The task calls for each record to be given again unchanged, minus any pictures.
○ ○ ○ ○ ○
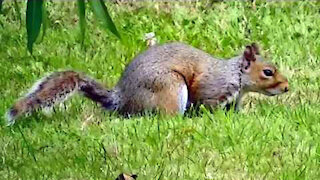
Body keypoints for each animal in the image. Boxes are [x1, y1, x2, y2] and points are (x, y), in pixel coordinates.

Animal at [6, 42, 288, 124]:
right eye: (268, 72)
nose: (287, 87)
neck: (235, 76)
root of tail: (122, 98)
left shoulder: (234, 100)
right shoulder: (211, 90)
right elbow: (207, 104)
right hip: (170, 88)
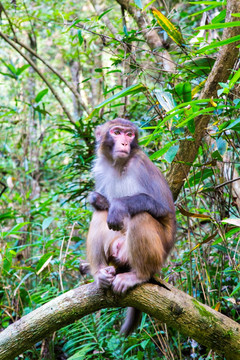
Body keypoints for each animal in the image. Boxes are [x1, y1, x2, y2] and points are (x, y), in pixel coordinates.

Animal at [86, 118, 176, 334]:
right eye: (116, 132)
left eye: (129, 134)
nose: (125, 143)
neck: (119, 165)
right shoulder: (101, 169)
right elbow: (102, 205)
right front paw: (96, 199)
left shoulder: (141, 166)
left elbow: (163, 208)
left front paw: (119, 206)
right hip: (117, 250)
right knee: (100, 215)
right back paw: (100, 273)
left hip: (155, 253)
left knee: (141, 216)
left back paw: (139, 275)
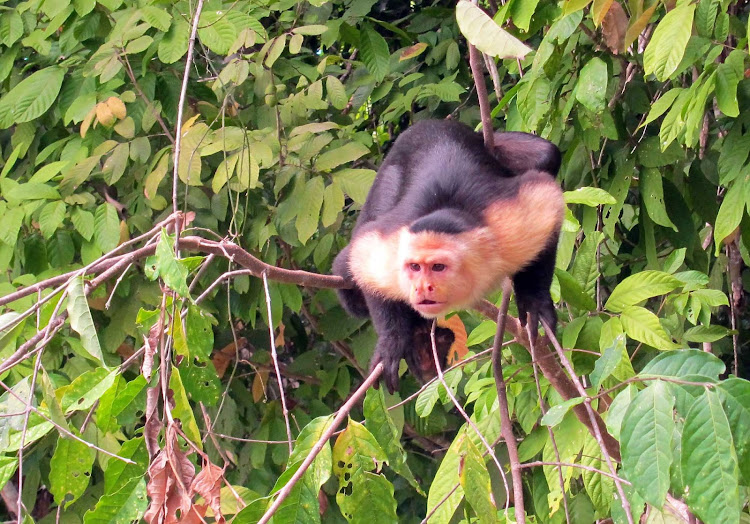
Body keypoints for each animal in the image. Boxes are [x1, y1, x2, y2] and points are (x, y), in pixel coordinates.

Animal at [334, 119, 564, 392]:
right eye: (414, 267)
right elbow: (364, 254)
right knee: (348, 280)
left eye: (438, 267)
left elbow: (546, 202)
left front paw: (534, 300)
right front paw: (392, 339)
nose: (422, 287)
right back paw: (421, 338)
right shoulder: (394, 243)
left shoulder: (505, 225)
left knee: (546, 154)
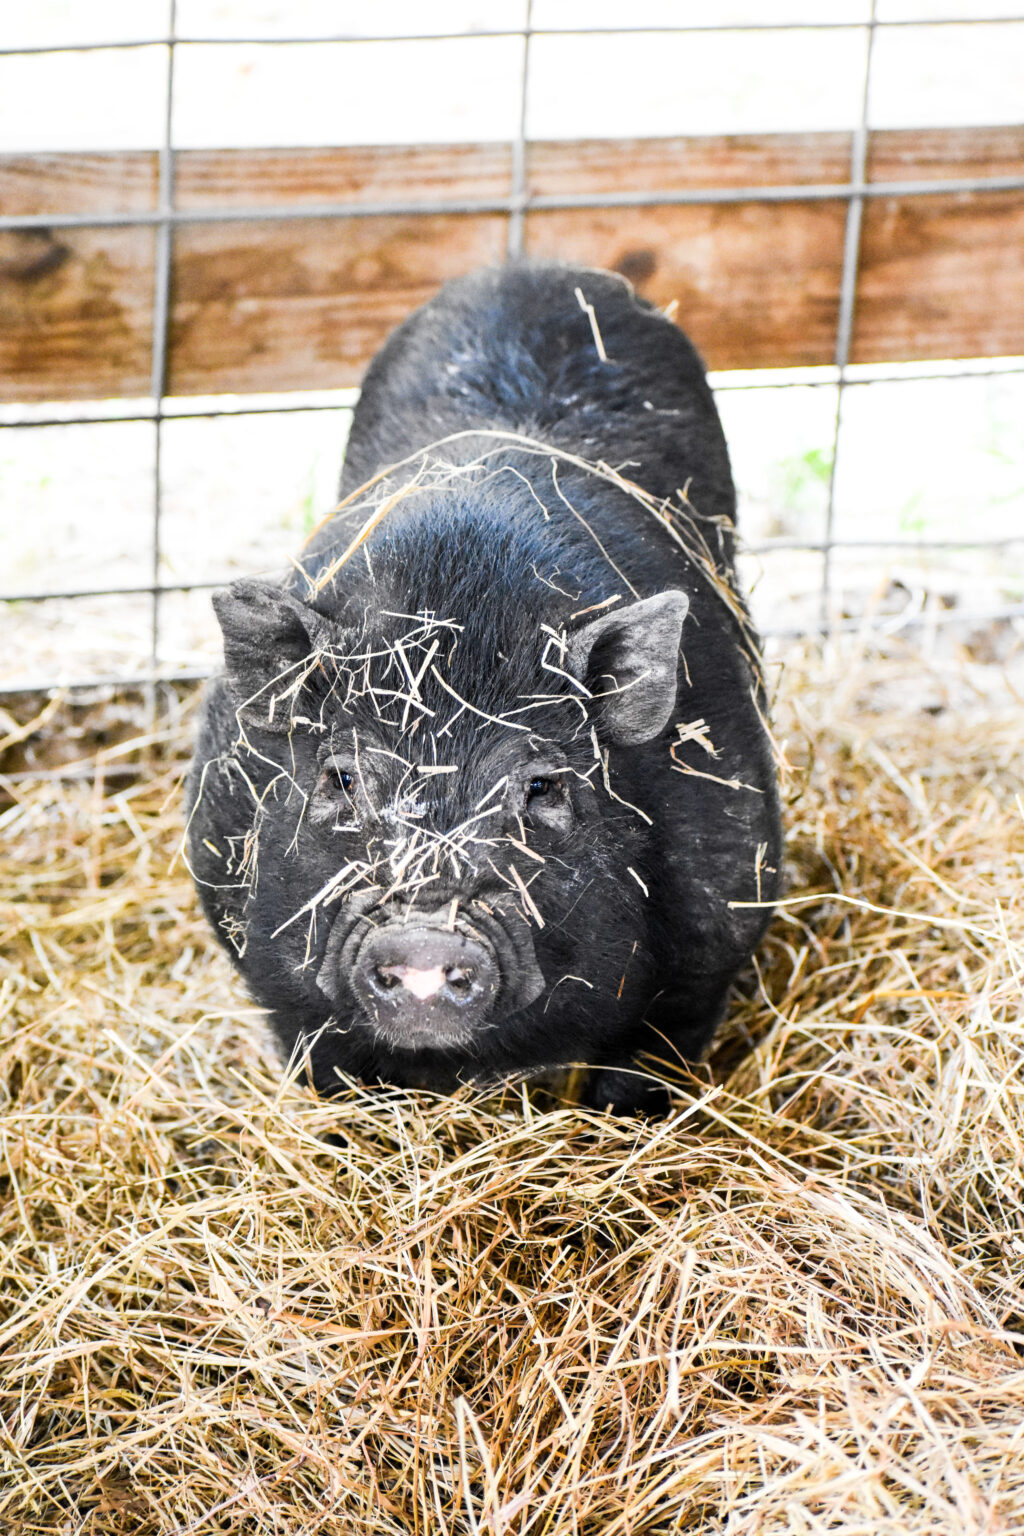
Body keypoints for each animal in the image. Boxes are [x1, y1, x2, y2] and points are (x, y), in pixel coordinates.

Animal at [185, 261, 782, 1115]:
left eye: (541, 787)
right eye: (341, 778)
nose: (426, 939)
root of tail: (532, 268)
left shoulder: (721, 917)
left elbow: (647, 1062)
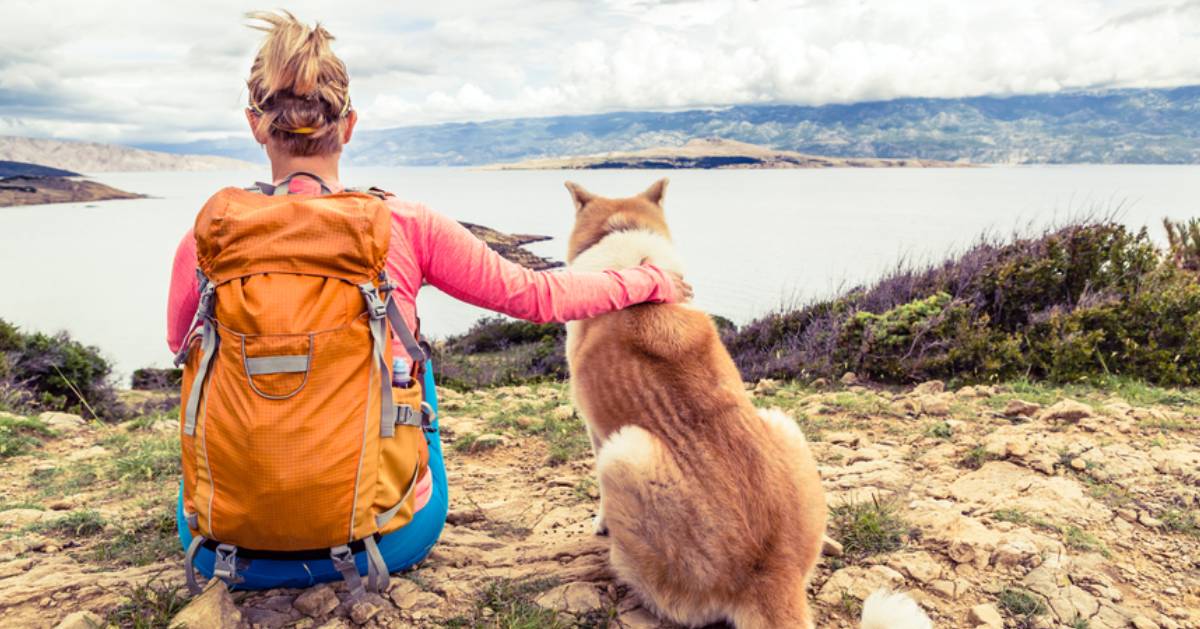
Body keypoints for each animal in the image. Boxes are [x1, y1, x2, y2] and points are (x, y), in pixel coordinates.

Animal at [564, 177, 936, 629]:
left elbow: (599, 495)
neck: (630, 249)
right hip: (781, 422)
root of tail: (770, 572)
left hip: (625, 451)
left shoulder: (597, 432)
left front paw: (600, 523)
○ ○ ○ ○ ○
### SOLUTION BELOW
Body keypoints for each animal in the image. Boxes are [x1, y1, x2, y2] and points are (x, y), in pixel coordinates.

Animal at [6, 42, 288, 124]:
right eye: (268, 72)
nose: (287, 87)
neck: (235, 76)
root of tail: (122, 98)
left shoulder: (234, 100)
right shoulder: (211, 90)
right elbow: (207, 104)
right hip: (170, 88)
Body keypoints for each animal in the image. Boxes are [x1, y1, x2, y2] and points are (x, y), in pixel coordinates.

Animal at [86, 118, 176, 334]:
right eye: (116, 132)
left eye: (129, 134)
nose: (125, 143)
neck: (119, 165)
right shoulder: (101, 169)
right elbow: (102, 205)
right front paw: (96, 199)
left shoulder: (141, 166)
left elbow: (163, 208)
left front paw: (119, 206)
right hip: (117, 250)
right knee: (100, 215)
right back paw: (100, 273)
left hip: (155, 253)
left knee: (141, 216)
left back paw: (139, 275)
Body keypoints for each animal in the image. Boxes are [x1, y1, x2, y2] and points are (x, y), in pixel coordinates.

Animal at [334, 119, 564, 392]:
right eye: (414, 267)
right elbow: (364, 254)
right knee: (348, 280)
left eye: (438, 267)
left elbow: (546, 202)
left front paw: (534, 300)
right front paw: (392, 339)
nose: (422, 287)
right back paw: (421, 338)
right shoulder: (394, 243)
left shoulder: (505, 225)
left knee: (546, 154)
Body keypoints for each animal in the image. Boxes are [x1, y1, x2, y2] and points are (x, y), in pixel coordinates.

Animal at [185, 261, 782, 1115]:
left eye: (541, 787)
right eye: (341, 778)
nose: (426, 939)
root of tail: (532, 268)
left shoulder: (721, 917)
left elbow: (647, 1062)
Body keypoints for each animal in the image. Boxes are [x1, y1, x2, y2] and points are (x, y), in pixel coordinates.

Animal at [564, 177, 936, 629]:
left elbow: (599, 495)
neck: (630, 249)
right hip: (781, 422)
root of tail: (770, 572)
left hip: (625, 451)
left shoulder: (597, 432)
left front paw: (600, 523)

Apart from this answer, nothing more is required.